Exercise instructions
For each line in the records, produce an exact copy.
**** Material for the task ****
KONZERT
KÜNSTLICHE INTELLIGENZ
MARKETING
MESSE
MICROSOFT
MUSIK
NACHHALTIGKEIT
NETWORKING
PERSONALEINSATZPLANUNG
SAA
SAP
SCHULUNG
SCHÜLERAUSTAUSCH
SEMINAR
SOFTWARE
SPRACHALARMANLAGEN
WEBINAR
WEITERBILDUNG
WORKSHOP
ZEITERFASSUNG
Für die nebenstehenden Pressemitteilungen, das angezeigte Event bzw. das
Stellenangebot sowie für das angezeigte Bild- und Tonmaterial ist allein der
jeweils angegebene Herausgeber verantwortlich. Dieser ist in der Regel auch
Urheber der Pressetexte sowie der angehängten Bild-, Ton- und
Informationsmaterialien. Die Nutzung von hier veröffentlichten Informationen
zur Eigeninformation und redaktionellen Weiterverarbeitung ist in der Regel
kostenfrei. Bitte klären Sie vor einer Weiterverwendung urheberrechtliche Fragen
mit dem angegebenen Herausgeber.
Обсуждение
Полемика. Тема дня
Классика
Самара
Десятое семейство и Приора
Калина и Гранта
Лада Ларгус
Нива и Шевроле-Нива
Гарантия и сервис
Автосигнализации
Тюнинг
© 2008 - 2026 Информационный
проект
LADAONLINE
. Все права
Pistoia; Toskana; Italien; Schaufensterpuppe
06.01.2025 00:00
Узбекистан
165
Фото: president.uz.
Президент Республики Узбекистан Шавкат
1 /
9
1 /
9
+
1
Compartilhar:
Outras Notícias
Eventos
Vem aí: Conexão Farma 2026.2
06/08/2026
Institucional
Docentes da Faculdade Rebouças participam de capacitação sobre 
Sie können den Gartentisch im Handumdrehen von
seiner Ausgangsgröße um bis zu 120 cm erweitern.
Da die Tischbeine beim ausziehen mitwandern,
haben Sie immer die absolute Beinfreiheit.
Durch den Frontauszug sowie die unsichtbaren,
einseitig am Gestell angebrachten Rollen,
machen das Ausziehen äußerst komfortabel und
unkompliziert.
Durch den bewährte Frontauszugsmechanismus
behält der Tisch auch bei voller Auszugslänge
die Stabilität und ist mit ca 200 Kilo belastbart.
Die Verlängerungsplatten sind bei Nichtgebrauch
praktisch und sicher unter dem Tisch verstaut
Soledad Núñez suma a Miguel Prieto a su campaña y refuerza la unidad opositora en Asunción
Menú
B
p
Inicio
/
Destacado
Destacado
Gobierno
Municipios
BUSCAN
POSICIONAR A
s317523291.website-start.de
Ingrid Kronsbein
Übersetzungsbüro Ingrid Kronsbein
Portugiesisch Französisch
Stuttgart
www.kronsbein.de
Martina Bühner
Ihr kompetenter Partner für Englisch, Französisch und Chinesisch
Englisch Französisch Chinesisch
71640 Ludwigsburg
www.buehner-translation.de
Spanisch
****
Written answer
KONZERT
KÜNSTLICHE INTELLIGENZ
MARKETING
MESSE
MICROSOFT
MUSIK
NACHHALTIGKEIT
NETWORKING
PERSONALEINSATZPLANUNG
SAA
SAP
SCHULUNG
SCHÜLERAUSTAUSCH
SEMINAR
SOFTWARE
SPRACHALARMANLAGEN
WEBINAR
WEITERBILDUNG
WORKSHOP
ZEITERFASSUNG
Für die nebenstehenden Pressemitteilungen, das angezeigte Event bzw. das
Stellenangebot sowie für das angezeigte Bild- und Tonmaterial ist allein der
jeweils angegebene Herausgeber verantwortlich. Dieser ist in der Regel auch
Urheber der Pressetexte sowie der angehängten Bild-, Ton- und
Informationsmaterialien. Die Nutzung von hier veröffentlichten Informationen
zur Eigeninformation und redaktionellen Weiterverarbeitung ist in der Regel
kostenfrei. Bitte klären Sie vor einer Weiterverwendung urheberrechtliche Fragen
mit dem angegebenen Herausgeber.
Обсуждение
Полемика. Тема дня
Классика
Самара
Десятое семейство и Приора
Калина и Гранта
Лада Ларгус
Нива и Шевроле-Нива
Гарантия и сервис
Автосигнализации
Тюнинг
© 2008 - 2026 Информационный
проект
LADAONLINE
. Все права
Pistoia; Toskana; Italien; Schaufensterpuppe
06.01.2025 00:00
Узбекистан
165
Фото: president.uz.
Президент Республики Узбекистан Шавкат
1 /
9
1 /
9
+
1
Compartilhar:
Outras Notícias
Eventos
Vem aí: Conexão Farma 2026.2
06/08/2026
Institucional
Docentes da Faculdade Rebouças participam de capacitação sobre 
Sie können den Gartentisch im Handumdrehen von
seiner Ausgangsgröße um bis zu 120 cm erweitern.
Da die Tischbeine beim ausziehen mitwandern,
haben Sie immer die absolute Beinfreiheit.
Durch den Frontauszug sowie die unsichtbaren,
einseitig am Gestell angebrachten Rollen,
machen das Ausziehen äußerst komfortabel und
unkompliziert.
Durch den bewährte Frontauszugsmechanismus
behält der Tisch auch bei voller Auszugslänge
die Stabilität und ist mit ca 200 Kilo belastbart.
Die Verlängerungsplatten sind bei Nichtgebrauch
praktisch und sicher unter dem Tisch verstaut
Soledad Núñez suma a Miguel Prieto a su campaña y refuerza la unidad opositora en Asunción
Menú
B
p
Inicio
/
Destacado
Destacado
Gobierno
Municipios
BUSCAN
POSICIONAR A
s317523291.website-start.de
Ingrid Kronsbein
Übersetzungsbüro Ingrid Kronsbein
Portugiesisch Französisch
Stuttgart
www.kronsbein.de
Martina Bühner
Ihr kompetenter Partner für Englisch, Französisch und Chinesisch
Englisch Französisch Chinesisch
71640 Ludwigsburg
www.buehner-translation.de
Spanisch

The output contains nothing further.